Another road is to utilize the "Bronto" part as something relevant to the Brontosaur, and thus have the next category be a Tyrannobyte, from tyranno=torture (although the term Tyrannos-Tyrant originally did not have such negative connotation). But i prefer the thyellobyte :)
 
Good grief, I've spent 4 years in University since my last post in this thread and am about to graduate - how time flies. Loving the fact this 7 year old thread has been bumped yet again, and what a good day to pick to resurrect a thread - Easter Sunday of all days, that celebrates Jesus' resurrection!

Anyway, like you said, yotta is the largest SI unit prefix, denoting 10^24. Yocto would be the inverse, but I have to, as a computer scientist, make two pernickety comments regarding your explanation.

First off, 1 kilobyte = 1024 bytes, not 1000 bytes, due simply to the base-2 representation of data in low-level storage. 1024 = 2^10, so each successive prefix to byte-related magnitudes is 2 to the power of a multiple of 10:
- 2^10 = 1024 bytes = 1kB
- 2^20 = 1048576 bytes = 1024kB = 1MB
- 2^30 = 1024MB = 1GB
...and so on. Unfortunately manufacturers of storage mediums use the base-10 prefix to state the capacity of the devices they create, which leads to you getting less than you thought you paid for. It's correct enough I guess, but rather annoying.

Also, a byte is quantised into bits, and there is no quantity smaller than a bit, so having a decimal fraction of a byte doesn't really make sense.

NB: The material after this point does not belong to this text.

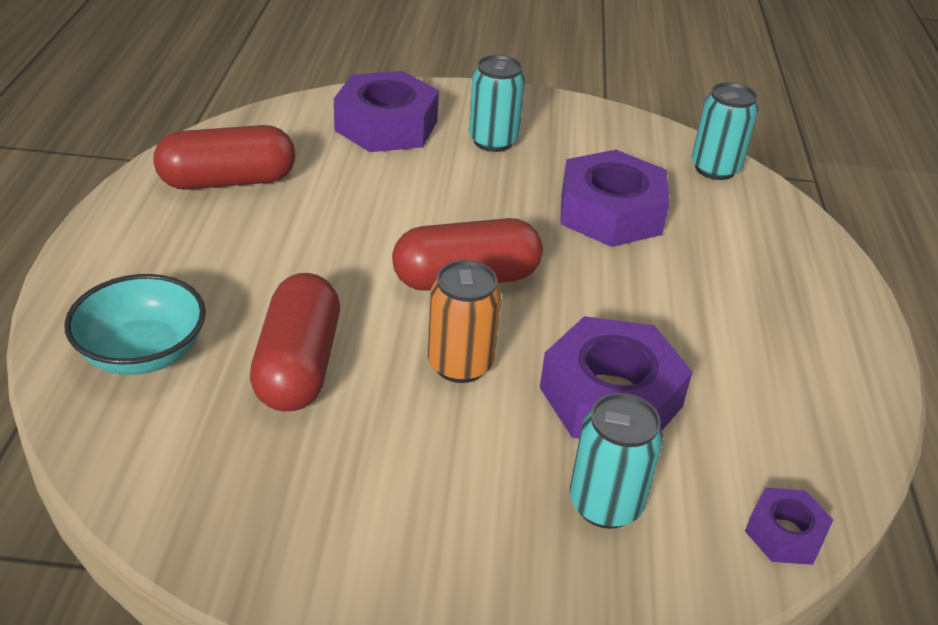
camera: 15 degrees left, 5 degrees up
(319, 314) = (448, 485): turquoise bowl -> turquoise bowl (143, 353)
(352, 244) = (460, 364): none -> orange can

It does, however, make sense for units such as mass, for which the mass of sub-atomic particles is exceedingly small (to the degree that yocto is actually not of a high enough magnitude to be useful!).

Seems you're new here, so word of advice - note the ages of threads you dig up; it's bad forum etiquette to bump old threads ;). But hey, welcome to CFC :) :band:

Nah, techically, kilobyte, megabyte, etc. are all base 10.

Base 2 are are kibibyte, mebibyte, etc.

Manufacturers of storage mediums are doing it right, operating systems are doing it wrong.